### Supplied material
****

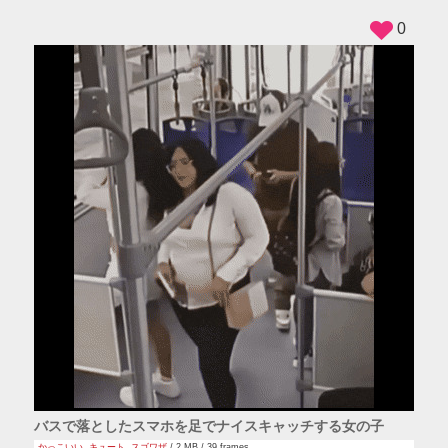
0
バスで落としたスマホを足でナイスキャッチする女の子
かっこいい
,
キュート
,
スゴワザ
/ 2 MB / 39 frames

****

### Work request
Take the whole listing above and copy it exactly. Pictures do not go into the copy.

### Answer space
0
バスで落としたスマホを足でナイスキャッチする女の子
かっこいい
,
キュート
,
スゴワザ
/ 2 MB / 39 frames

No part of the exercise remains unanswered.